The Greek idea of beauty must be touched in passing. The wise life was a beautiful life. The Beautiful was an attribute of the Deity. They had the love of Beauty which Goethe possessed when he had become fascinated with the study of Greek art, and exclaimed, “The Beautiful is greater than the Good, for it includes the Good, and adds something to it.” Plato calls the Beautiful the splendor of the True. The youth should learn to love beautiful forms, first a single form, then all beautiful forms and beauty wherever found; then he will turn to beauty of mind, of institutions and laws, and sciences, and he will gradually draw toward the great sea of beauty, and create and contemplate many fair thoughts, and he will become conscious of absolute beauty, and come near to God, who is transcendent beauty and goodness.


Plato’s philosophy makes education a process of developing the power and knowledge latent in the mind, rather than a process of teaching. The Socratic method of drawing out is one of time-honored use among pedagogues. Plato defines a good education as “That which gives to the body and to the soul all the beauty and all the perfection of which they are capable.” The ideal aim is the harmonious or symmetrical development of the physical, mental, and moral powers. Physical training is for the health of the soul, as well as for the strength and grace of the body.
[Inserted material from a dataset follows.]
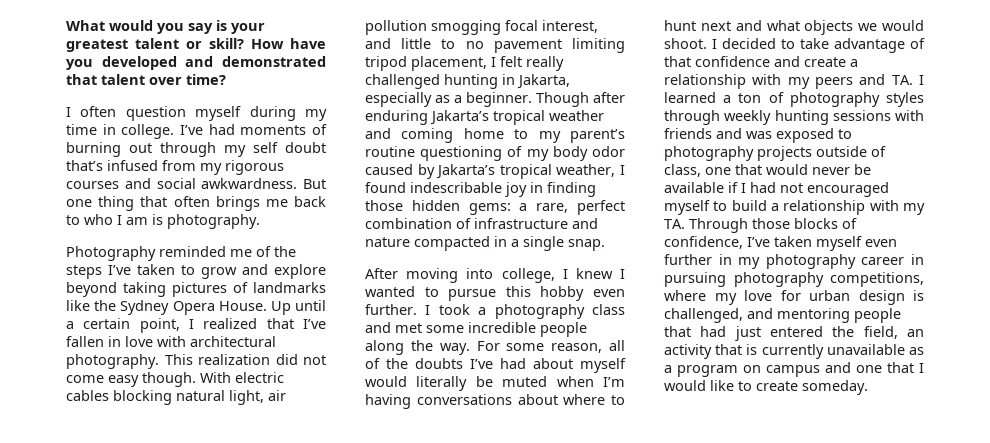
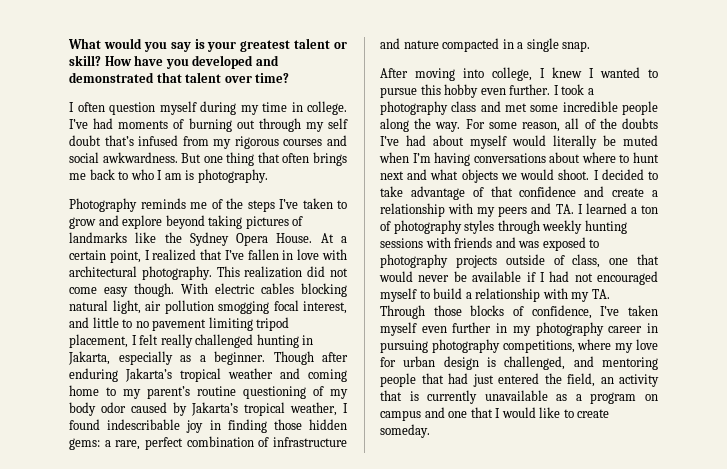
[159,246,226,257] reminded -> [140,198,186,209] reminds
[270,300,326,315] Up until -> [320,233,334,243] At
The training of the reason is of first importance. The æsthetic emotions are to be cultivated as a means of moral and religious education. Memory is little emphasized.
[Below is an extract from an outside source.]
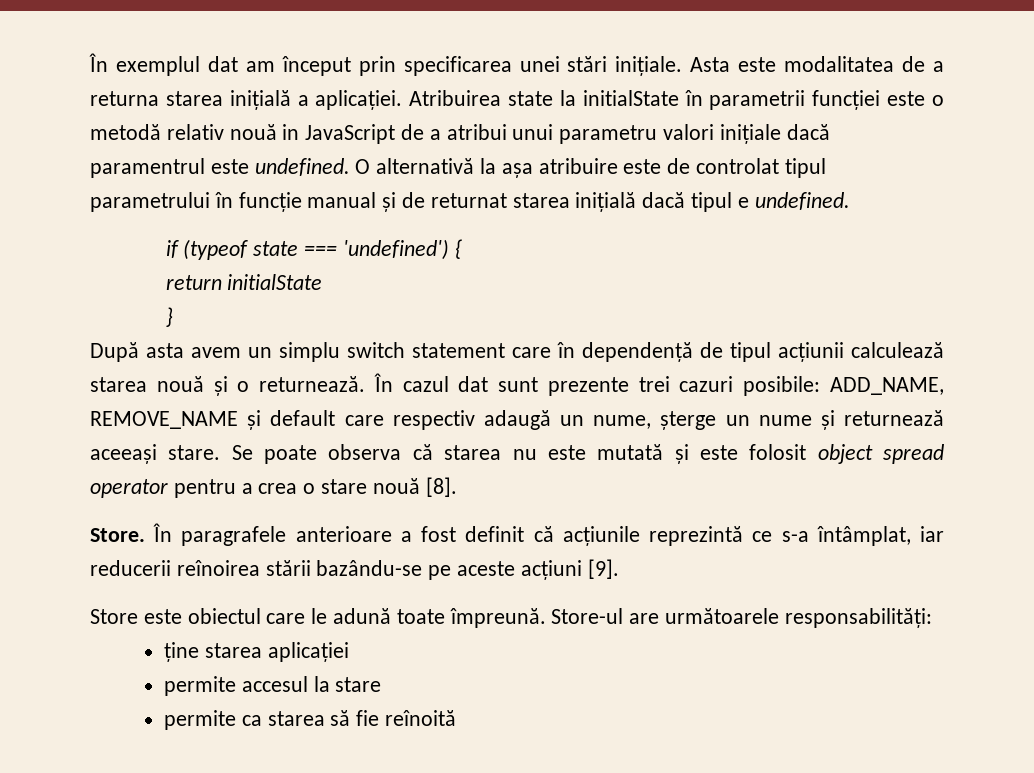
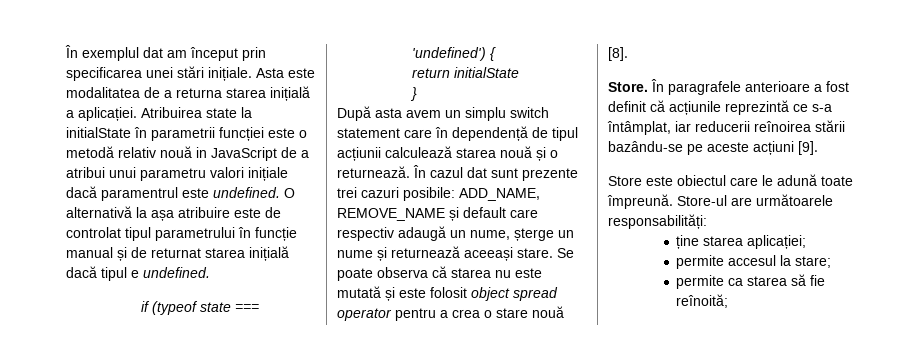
[267,642,349,662] aplicației -> [747,235,807,249] aplicației;
[335,677,382,692] stare -> [795,256,832,268] stare;
[385,710,457,726] reînoită -> [676,294,729,308] reînoită;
The artisans and laborers were simply to learn a trade; the warrior class were to be trained in gymnastics and music. The complete education of the highest class, or the magistrates, was to include music and literature, gymnastics, arithmetic, geometry and astronomy, and finally philosophy. All this was to be supplemented by practical acquaintance with the details of civil and military functions.
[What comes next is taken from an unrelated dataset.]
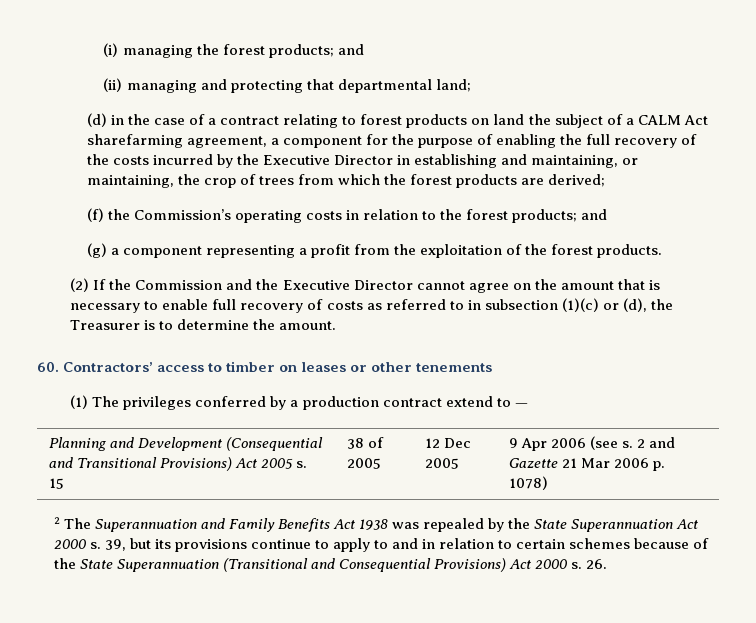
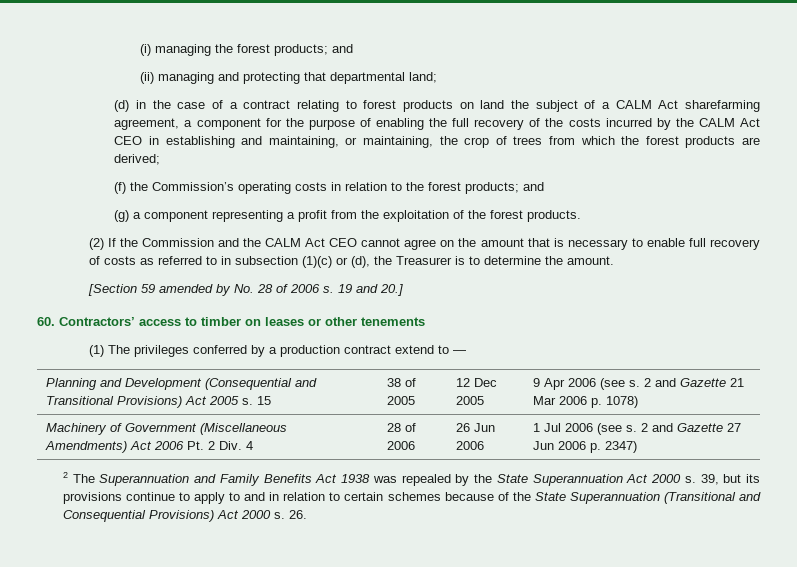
[263,155,394,165] Executive Director -> [698,118,760,127] [114,136,143,145] CALM Act CEO
[282,280,413,290] Executive Director -> [264,238,358,247] CALM Act CEO
(337, 325) none -> [87,284,403,296] // [Section 59 amended by No. 28 of 2006 s. 19 and 20.]
(548, 483) none -> [46,423,288,435] [45,441,254,453] [387,423,417,432] [387,441,416,450] [456,423,496,432] [456,441,485,450] [533,423,742,435] [533,441,638,453] // Machinery of Government (Miscellaneous Amendments) Act 2006 Pt. 2 Div. 4 | 28 of 2006 | 26 Jun 2006 | 1 Jul 2006 (see s. 2 and Gazette 27 Jun 2006 p. 2347)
Education is the foundation of the state, and in the “Laws” he would make it compulsory. The women are to receive the same training as the men. Children are to be taught to honor their parents and respect their elders. The direction in which education starts a man will determine his future life. In early childhood education is to be made attractive, although to unduly honor the likings of children is to spoil them. The tales which children are permitted to hear must be models of virtuous thought. Harmful tales concerning the gods and heroes are prohibited, but noble traits and deeds of endurance are to be emphasized. Youth should imitate no baseness, but what is temperate, holy, free, and courageous; for “imitations, beginning in early youth, at last sink into the constitution and become a second nature.” Children must not be frightened with ghost stories and reference to the infernal world.

Excessive athletics makes men stupid and subject to disease. The kinds of music employed in education must inspire courage, reverence, freedom, and temperance. Art should present true beauty and grace, to draw the soul of childhood into harmony with the beauty of reason. “Rhythm and harmony find their way into the secret places of the soul, making the soul graceful of him who is rightly educated.” Good language and music and grace and rhythm depend on simplicity.

Arithmetic cultivates quickness, and teaches abstract number and necessary truth. Geometry deals with axiomatic knowledge and will draw the soul toward truth. Astronomy compels the mind to look upward. It is to be studied not so much for practical use, as in navigation, but because the mind is purified and illumined thereby. In this connection Plato maintains his position against those who carp at the so-called useless studies.

Plato’s ideal state offends the thought of conservative men more than all else in his writings, but it was conceived in view of the highest ideas of virtue and justice. It was simply bad psychology. He enumerates and describes five kinds of states and the corresponding five types of individual character. Indeed he studies justice first in the ideal state, and then in the individual. The three impulses of the soul are compared with the three classes of citizens in the state, and to each he ascribes its excellence, thus forming his list of virtues. But we cannot dwell upon this phase of Plato’s teachings. We may, however, refer to his caricature of extreme democracy; it has a useful modern application.

In this state the father descends to his son and fears him, and the son is on a level with his father and does not fear him. The alien is equal to the citizen, and the slave to the master. The master fears and flatters his scholars, and the scholars despise their masters. The young man is on a level with the old, and old men, for fear of seeming morose and authoritative, condescend to the young and are full of pleasantry and gayety. Even the animals in the democracy show the spirit of equality, and the horses and asses march along the streets with all the rights and dignities of freemen, and will run at you if you do not get out of their way, and everything is just ready to burst with liberty. The citizens become sensitive and chafe at authority, and cease to care for the laws. Surely the statesman can turn to Plato for wisdom, for out of this condition grows tyranny.

And, correspondingly, the democratical young man, a kind of fin de siècle type, is described. Insolence he terms breeding, and anarchy liberty, and waste magnificence, and impudence courage.